PROBLEM TO WORK ON: Output nothing but the lines from the one holding "chiếu mới thì 2 bạn kia đã đậu rồi." to the end of the listing. Reproduce them exactly, without the pictures.

PROVIDED RECORDS below:

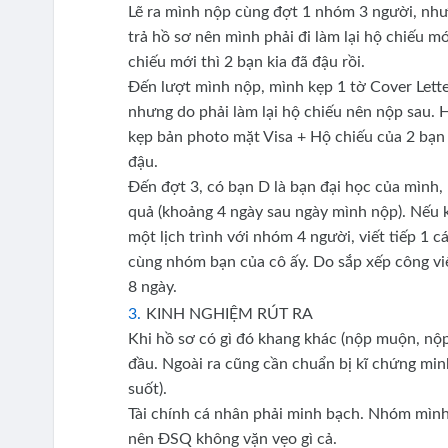
Lẽ ra mình nộp cùng đợt 1 nhóm 3 người, nhưn
trả hồ sơ nên mình phải đi làm lại hộ chiếu m
chiếu mới thì 2 bạn kia đã đậu rồi.
Đến lượt mình nộp, mình kẹp 1 tờ Cover Lette
nhưng do phải làm lại hộ chiếu nên nộp sau. H
kẹp bản photo mặt Visa + Hộ chiếu của 2 bạn 
đậu.
Đến đợt 3, có bạn D là bạn đại học của mình,
quả (khoảng 4 ngày sau ngày mình nộp). Nếu k
một lịch trình với nhóm 4 người, viết tiếp 1 cái
cùng nhóm bạn của cô ấy. Do sắp xếp công vi
8 ngày.
KINH NGHIỆM RÚT RA
Khi hồ sơ có gì đó khang khác (nộp muộn, nộp lẻ
đầu. Ngoài ra cũng cần chuẩn bị kĩ chứng min
suốt).
Tài chính cá nhân phải minh bạch. Nhóm mình a
nên ĐSQ không vặn vẹo gì cả.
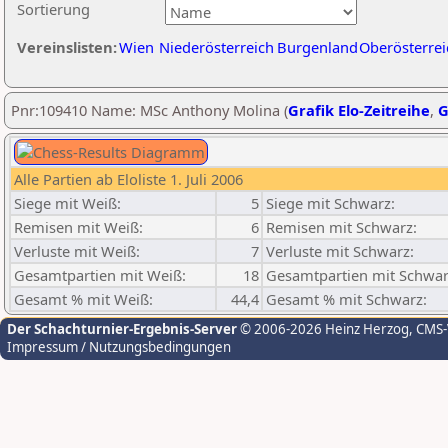
Sortierung
Vereinslisten:
Wien
Niederösterreich
Burgenland
Oberösterrei
Pnr:109410 Name: MSc Anthony Molina (
Grafik Elo-Zeitreihe
,
G
Alle Partien ab Eloliste 1. Juli 2006
Siege mit Weiß:
5
Siege mit Schwarz:
Remisen mit Weiß:
6
Remisen mit Schwarz:
Verluste mit Weiß:
7
Verluste mit Schwarz:
Gesamtpartien mit Weiß:
18
Gesamtpartien mit Schwar
Gesamt % mit Weiß:
44,4
Gesamt % mit Schwarz:
Der Schachturnier-Ergebnis-Server
© 2006-2026 Heinz Herzog
, CMS
Impressum / Nutzungsbedingungen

End of PROVIDED RECORDS.

COMPLETED TASK:
chiếu mới thì 2 bạn kia đã đậu rồi.
Đến lượt mình nộp, mình kẹp 1 tờ Cover Lette
nhưng do phải làm lại hộ chiếu nên nộp sau. H
kẹp bản photo mặt Visa + Hộ chiếu của 2 bạn 
đậu.
Đến đợt 3, có bạn D là bạn đại học của mình,
quả (khoảng 4 ngày sau ngày mình nộp). Nếu k
một lịch trình với nhóm 4 người, viết tiếp 1 cái
cùng nhóm bạn của cô ấy. Do sắp xếp công vi
8 ngày.
KINH NGHIỆM RÚT RA
Khi hồ sơ có gì đó khang khác (nộp muộn, nộp lẻ
đầu. Ngoài ra cũng cần chuẩn bị kĩ chứng min
suốt).
Tài chính cá nhân phải minh bạch. Nhóm mình a
nên ĐSQ không vặn vẹo gì cả.
Sortierung
Vereinslisten:
Wien
Niederösterreich
Burgenland
Oberösterrei
Pnr:109410 Name: MSc Anthony Molina (
Grafik Elo-Zeitreihe
,
G
Alle Partien ab Eloliste 1. Juli 2006
Siege mit Weiß:
5
Siege mit Schwarz:
Remisen mit Weiß:
6
Remisen mit Schwarz:
Verluste mit Weiß:
7
Verluste mit Schwarz:
Gesamtpartien mit Weiß:
18
Gesamtpartien mit Schwar
Gesamt % mit Weiß:
44,4
Gesamt % mit Schwarz:
Der Schachturnier-Ergebnis-Server
© 2006-2026 Heinz Herzog
, CMS
Impressum / Nutzungsbedingungen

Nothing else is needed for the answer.